Beat Writer’s Block!

If you’re a songwriter, you’ve probably had times where it felt like words and inspiration just flowed out of you and onto the page. And, other times I’m sure you’ve felt the exact opposite, when you desperately want to write, but . . . nothing. 

Don’t let this hold you back from creating new music, though. Here are some ways to crush writer’s block and find your voice.

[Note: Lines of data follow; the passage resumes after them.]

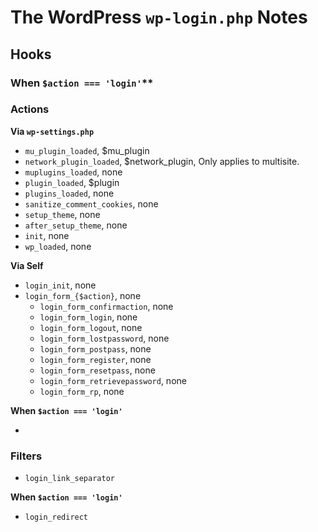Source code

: # The WordPress `wp-login.php` Notes


## Hooks

### When `$action === 'login'`**


### Actions

**Via `wp-settings.php`**

- `mu_plugin_loaded`, $mu_plugin
- `network_plugin_loaded`, $network_plugin, Only applies to multisite.
- `muplugins_loaded`, none
- `plugin_loaded`, $plugin
- `plugins_loaded`, none
- `sanitize_comment_cookies`, none
- `setup_theme`, none
- `after_setup_theme`, none
- `init`, none
- `wp_loaded`, none

**Via Self**

- `login_init`, none
- `login_form_{$action}`, none
  + `login_form_confirmaction`, none
  + `login_form_login`, none
  + `login_form_logout`, none
  + `login_form_lostpassword`, none
  + `login_form_postpass`, none
  + `login_form_register`, none
  + `login_form_resetpass`, none
  + `login_form_retrievepassword`, none
  + `login_form_rp`, none

**When `$action === 'login'`**

- 


### Filters

- `login_link_separator`

**When `$action === 'login'`**

- `login_redirect`
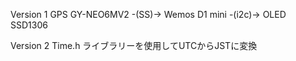Version 1
GPS GY-NEO6MV2  -(SS)-> Wemos D1 mini -(i2c)-> OLED SSD1306

Version 2
Time.h ライブラリーを使用してUTCからJSTに変換
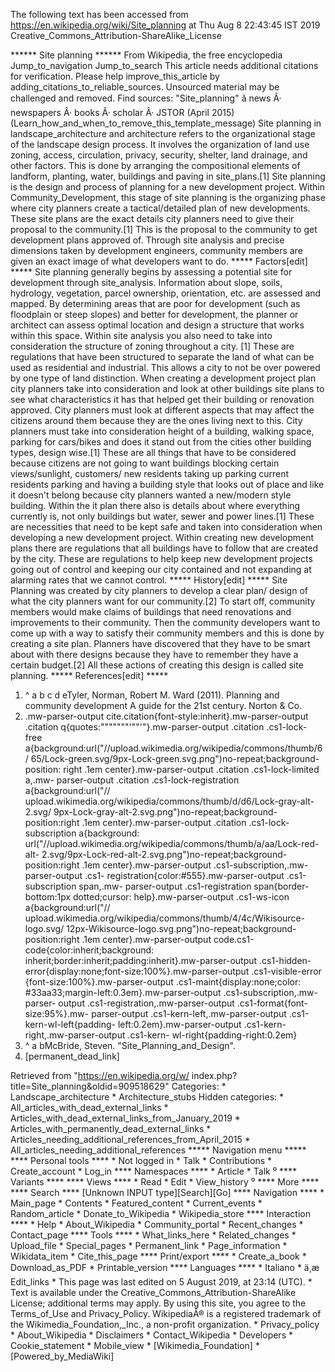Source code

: The following text has been accessed from https://en.wikipedia.org/wiki/Site_planning at Thu Aug 8 22:43:45 IST 2019
Creative_Commons_Attribution-ShareAlike_License




















****** Site planning ******
From Wikipedia, the free encyclopedia
Jump_to_navigation Jump_to_search
 This article needs additional citations for verification. Please help improve_this_article by
 adding_citations_to_reliable_sources. Unsourced material may be challenged and removed.
 Find sources: "Site_planning" â news Â· newspapers Â· books Â· scholar Â· JSTOR (April
 2015)(Learn_how_and_when_to_remove_this_template_message)
Site planning in landscape_architecture and architecture refers to the
organizational stage of the landscape design process. It involves the
organization of land use zoning, access, circulation, privacy, security,
shelter, land drainage, and other factors. This is done by arranging the
compositional elements of landform, planting, water, buildings and paving in
site_plans.[1] Site planning is the design and process of planning for a new
development project. Within Community_Development, this stage of site planning
is the organizing phase where city planners create a tactical/detailed plan of
new developments. These site plans are the exact details city planners need to
give their proposal to the community.[1] This is the proposal to the community
to get development plans approved of. Through site analysis and precise
dimensions taken by development engineers, community members are given an exact
image of what developers want to do.
***** Factors[edit] *****
Site planning generally begins by assessing a potential site for development
through site_analysis. Information about slope, soils, hydrology, vegetation,
parcel ownership, orientation, etc. are assessed and mapped. By determining
areas that are poor for development (such as floodplain or steep slopes) and
better for development, the planner or architect can assess optimal location
and design a structure that works within this space. Within site analysis you
also need to take into consideration the structure of zoning throughout a city.
[1] These are regulations that have been structured to separate the land of
what can be used as residential and industrial. This allows a city to not be
over powered by one type of land distinction.
When creating a development project plan city planners take into consideration
and look at other buildings site plans to see what characteristics it has that
helped get their building or renovation approved. City planners must look at
different aspects that may affect the citizens around them because they are the
ones living next to this. City planners must take into consideration height of
a building, walking space, parking for cars/bikes and does it stand out from
the cities other building types, design wise.[1] These are all things that have
to be considered because citizens are not going to want buildings blocking
certain views/sunlight, customers/ new residents taking up parking current
residents parking and having a building style that looks out of place and like
it doesn't belong because city planners wanted a new/modern style building.
Within the it plan there also is details about where everything currently is,
not only buildings but water, sewer and power lines.[1] These are necessities
that need to be kept safe and taken into consideration when developing a new
development project. Within creating new development plans there are
regulations that all buildings have to follow that are created by the city.
These are regulations to help keep new development projects going out of
control and keeping our city contained and not expanding at alarming rates that
we cannot control.
***** History[edit] *****
Site Planning was created by city planners to develop a clear plan/ design of
what the city planners want for our community.[2] To start off, community
members would make claims of buildings that need renovations and improvements
to their community. Then the community developers want to come up with a way to
satisfy their community members and this is done by creating a site plan.
Planners have discovered that they have to be smart about with there designs
because they have to remember they have a certain budget.[2] All these actions
of creating this design is called site planning.
***** References[edit] *****
   1. ^ a b c d eTyler, Norman, Robert M. Ward (2011). Planning and community
      development A guide for the 21st century. Norton & Co.
   2. .mw-parser-output cite.citation{font-style:inherit}.mw-parser-output
      .citation q{quotes:"\"""\"""'""'"}.mw-parser-output .citation .cs1-lock-
      free a{background:url("//upload.wikimedia.org/wikipedia/commons/thumb/6/
      65/Lock-green.svg/9px-Lock-green.svg.png")no-repeat;background-position:
      right .1em center}.mw-parser-output .citation .cs1-lock-limited a,.mw-
      parser-output .citation .cs1-lock-registration a{background:url("//
      upload.wikimedia.org/wikipedia/commons/thumb/d/d6/Lock-gray-alt-2.svg/
      9px-Lock-gray-alt-2.svg.png")no-repeat;background-position:right .1em
      center}.mw-parser-output .citation .cs1-lock-subscription a{background:
      url("//upload.wikimedia.org/wikipedia/commons/thumb/a/aa/Lock-red-alt-
      2.svg/9px-Lock-red-alt-2.svg.png")no-repeat;background-position:right
      .1em center}.mw-parser-output .cs1-subscription,.mw-parser-output .cs1-
      registration{color:#555}.mw-parser-output .cs1-subscription span,.mw-
      parser-output .cs1-registration span{border-bottom:1px dotted;cursor:
      help}.mw-parser-output .cs1-ws-icon a{background:url("//
      upload.wikimedia.org/wikipedia/commons/thumb/4/4c/Wikisource-logo.svg/
      12px-Wikisource-logo.svg.png")no-repeat;background-position:right .1em
      center}.mw-parser-output code.cs1-code{color:inherit;background:
      inherit;border:inherit;padding:inherit}.mw-parser-output .cs1-hidden-
      error{display:none;font-size:100%}.mw-parser-output .cs1-visible-error
      {font-size:100%}.mw-parser-output .cs1-maint{display:none;color:
      #33aa33;margin-left:0.3em}.mw-parser-output .cs1-subscription,.mw-parser-
      output .cs1-registration,.mw-parser-output .cs1-format{font-size:95%}.mw-
      parser-output .cs1-kern-left,.mw-parser-output .cs1-kern-wl-left{padding-
      left:0.2em}.mw-parser-output .cs1-kern-right,.mw-parser-output .cs1-kern-
      wl-right{padding-right:0.2em}
   3. ^ a bMcBride, Steven. "Site_Planning_and_Design".
   4. [permanent_dead_link]

Retrieved from "https://en.wikipedia.org/w/
index.php?title=Site_planning&oldid=909518629"
Categories:
    * Landscape_architecture
    * Architecture_stubs
Hidden categories:
    * All_articles_with_dead_external_links
    * Articles_with_dead_external_links_from_January_2019
    * Articles_with_permanently_dead_external_links
    * Articles_needing_additional_references_from_April_2015
    * All_articles_needing_additional_references
***** Navigation menu *****
**** Personal tools ****
    * Not logged in
    * Talk
    * Contributions
    * Create_account
    * Log_in
**** Namespaces ****
    * Article
    * Talk
⁰
**** Variants ****
**** Views ****
    * Read
    * Edit
    * View_history
⁰
**** More ****
**** Search ****
[Unknown INPUT type][Search][Go]
**** Navigation ****
    * Main_page
    * Contents
    * Featured_content
    * Current_events
    * Random_article
    * Donate_to_Wikipedia
    * Wikipedia_store
**** Interaction ****
    * Help
    * About_Wikipedia
    * Community_portal
    * Recent_changes
    * Contact_page
**** Tools ****
    * What_links_here
    * Related_changes
    * Upload_file
    * Special_pages
    * Permanent_link
    * Page_information
    * Wikidata_item
    * Cite_this_page
**** Print/export ****
    * Create_a_book
    * Download_as_PDF
    * Printable_version
**** Languages ****
    * Italiano
    * ä¸­æ
Edit_links
    * This page was last edited on 5 August 2019, at 23:14 (UTC).
    * Text is available under the Creative_Commons_Attribution-ShareAlike
      License; additional terms may apply. By using this site, you agree to the
      Terms_of_Use and Privacy_Policy. WikipediaÂ® is a registered trademark of
      the Wikimedia_Foundation,_Inc., a non-profit organization.
    * Privacy_policy
    * About_Wikipedia
    * Disclaimers
    * Contact_Wikipedia
    * Developers
    * Cookie_statement
    * Mobile_view
    * [Wikimedia_Foundation]
    * [Powered_by_MediaWiki]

  1. Practice sense writing; Pick an object, place, or person and describe it with all of your senses. Don’t hold back, just write everything that comes to mind for a few minutes. This “thing” doesn’t have to become the topic of a song, but after your free write, hopefully a line or two, or even just an idea, has been generated that you can translate into the start of a song. 
  1. Try a new perspective. If you always write about yourself or your own experiences, think of a friend or a fictional character that might be going through something you never have, and see if you can write from their perspective. An example is one of Taylor Swift’s new hits, “Betty”, which is from the perspective of a teenage boy with his first broken heart. 
  1. Start with titles, some writers always start this way. Start listing interesting titles of songs that you’d want to put out. When something sparks an idea, keep going with it.  Even if the title ends up totally changing, it got the idea moving. 
  1. Go back to your song graveyard. You probably have at least a few, if not a few hundred, unfinished songs or forgotten ideas laying around. Start looking through them, even go years back if needed, and look for a line, melody, or an idea that still strikes you. Go over it again and see if you have a new perspective to finish it, or make an entirely new song from it. Don’t have an idea/lyric journal yet? Then, start one. You’ll always have a bank of ideas to draw from. 
  1. Try something ridiculous, like Tom Waits’ technique —  turning on multiple radios at once and listening. He would tune in for interesting overlaps in the noise and anything that stood out, then use that idea for his own writing. This one might only work for Tom Waits, but it’s sure to produce something totally unique. Or, maybe, try scribbling in a beat on the piano roll of your music software, or any way to generate something random, and see if there’s any sounds you can pull out to turn into actual music.

As many industry professionals have stated, to be successful, a songwriter should write at least 5 new songs a week, good or bad. It’s the practice of doing! 

Inspiration is a fleeting thing, but you don’t need to wait around for whenever it wants to strike. Part of the work of a musician is to put in time to rewrite and brainstorm to take those random creative moments and mold them into finished products.  Don’t make excuses for your writer’s block anymore!